Provided passage:
Unfortunately, poverty and unemployment statistics are too broad in scope to capture the real scourge of the adverse effects of poverty. In 2001, for example, in Sub-Saharan Africa, 46.4% of the population lives on less than $1 a day compared to Europe and Central Asia where only 3.6% lived on less than $1 a day. (World Bank 2005 “World Development Indicators”) Similarly, 76.6% in Sub-Saharan Africa lived on less than $2 a day compared to 19.7% for Europe and Central Asia. (Ibid)

One of the appalling tragedies of poverty in Africa is that a frightening number of children never reach the age of five. In Sub-Saharan Africa, 175 children out of every thousand failed to reach the age of five compared to an average of six in industrialized countries in 2003. Contributing to child mortality is the fact that only 57% of people in this region have access to clean and safe drinking water. (UNICEF)

Furthermore, poverty undermines the ability of children in Sub-Saharan Africa to ward off diseases such as measles due to the lack of proper nutrition, vitamin A supplements and vaccines. The World Health Organization reports that in 2006, between 216,000 and 279,000 children die each year from measles which could have been prevented by a vaccine that costs less than one dollar or halved by vitamin A supplements. These statistics are alarming given the eradication of this disease in wealthy nations.

What is required:
From the passage on poverty in Sub-Saharan Africa, extract word for word the stretch from "One of the appalling" through "drinking water. (UNICEF)".

Data extract:
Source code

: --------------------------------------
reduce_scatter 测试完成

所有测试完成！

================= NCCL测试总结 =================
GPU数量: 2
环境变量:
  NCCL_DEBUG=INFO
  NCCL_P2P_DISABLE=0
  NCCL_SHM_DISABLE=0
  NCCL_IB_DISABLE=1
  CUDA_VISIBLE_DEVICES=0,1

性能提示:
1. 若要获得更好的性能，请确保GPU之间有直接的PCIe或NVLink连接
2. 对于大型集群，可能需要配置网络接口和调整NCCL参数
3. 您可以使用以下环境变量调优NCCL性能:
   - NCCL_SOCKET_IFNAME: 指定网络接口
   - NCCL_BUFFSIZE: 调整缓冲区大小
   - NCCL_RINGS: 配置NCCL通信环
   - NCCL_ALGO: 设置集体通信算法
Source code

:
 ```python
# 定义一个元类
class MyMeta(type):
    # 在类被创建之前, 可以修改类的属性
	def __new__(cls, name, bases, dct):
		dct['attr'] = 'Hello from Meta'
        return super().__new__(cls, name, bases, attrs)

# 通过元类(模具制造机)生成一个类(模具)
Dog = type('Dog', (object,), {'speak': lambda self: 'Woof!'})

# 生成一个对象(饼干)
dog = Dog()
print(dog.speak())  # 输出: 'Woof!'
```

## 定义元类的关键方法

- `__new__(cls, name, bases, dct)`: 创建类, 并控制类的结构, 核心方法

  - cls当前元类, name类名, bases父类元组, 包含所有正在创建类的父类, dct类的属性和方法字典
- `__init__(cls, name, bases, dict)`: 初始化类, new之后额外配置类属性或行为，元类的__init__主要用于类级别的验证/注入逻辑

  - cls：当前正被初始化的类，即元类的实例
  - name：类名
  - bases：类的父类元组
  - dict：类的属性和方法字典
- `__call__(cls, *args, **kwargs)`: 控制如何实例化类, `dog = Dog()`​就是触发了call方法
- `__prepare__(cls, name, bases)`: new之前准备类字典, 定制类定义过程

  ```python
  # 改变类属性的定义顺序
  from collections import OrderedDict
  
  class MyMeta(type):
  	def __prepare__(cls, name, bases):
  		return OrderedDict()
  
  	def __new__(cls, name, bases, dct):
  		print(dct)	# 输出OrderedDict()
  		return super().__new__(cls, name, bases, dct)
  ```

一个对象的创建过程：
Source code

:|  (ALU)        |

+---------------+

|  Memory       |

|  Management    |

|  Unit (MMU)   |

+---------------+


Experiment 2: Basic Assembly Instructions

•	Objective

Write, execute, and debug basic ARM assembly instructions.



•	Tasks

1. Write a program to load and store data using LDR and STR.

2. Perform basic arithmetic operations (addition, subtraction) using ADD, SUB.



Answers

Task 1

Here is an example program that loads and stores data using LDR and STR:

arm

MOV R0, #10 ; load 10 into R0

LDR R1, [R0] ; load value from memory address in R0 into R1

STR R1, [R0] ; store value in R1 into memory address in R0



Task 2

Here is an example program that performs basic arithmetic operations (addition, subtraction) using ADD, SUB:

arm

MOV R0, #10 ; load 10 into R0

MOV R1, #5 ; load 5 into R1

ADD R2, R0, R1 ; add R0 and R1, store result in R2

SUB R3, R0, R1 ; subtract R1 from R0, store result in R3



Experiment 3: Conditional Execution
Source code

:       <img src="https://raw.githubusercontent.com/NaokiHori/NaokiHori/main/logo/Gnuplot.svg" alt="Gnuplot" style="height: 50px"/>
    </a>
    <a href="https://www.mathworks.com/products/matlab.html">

Task response:
One of the appalling tragedies of poverty in Africa is that a frightening number of children never reach the age of five. In Sub-Saharan Africa, 175 children out of every thousand failed to reach the age of five compared to an average of six in industrialized countries in 2003. Contributing to child mortality is the fact that only 57% of people in this region have access to clean and safe drinking water. (UNICEF)